*Task material*
○ ○ ○ ○
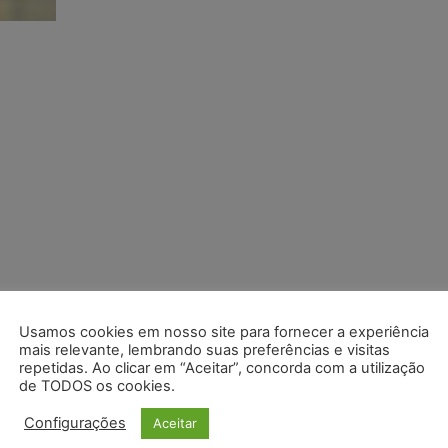
Usamos cookies em nosso site para fornecer a experiência
mais relevante, lembrando suas preferências e visitas
repetidas. Ao clicar em “Aceitar”, concorda com a utilização
de TODOS os cookies.
Configurações
Aceitar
○ ○ ○ ○
*Exercise prompt*
Turn the text lines from all the items into a numbered list, skipping any blank lines and leaving the pictures out of your answer.

*Answer space*
1. Usamos cookies em nosso site para fornecer a experiência
2. mais relevante, lembrando suas preferências e visitas
3. repetidas. Ao clicar em “Aceitar”, concorda com a utilização
4. de TODOS os cookies.
5. Configurações
6. Aceitar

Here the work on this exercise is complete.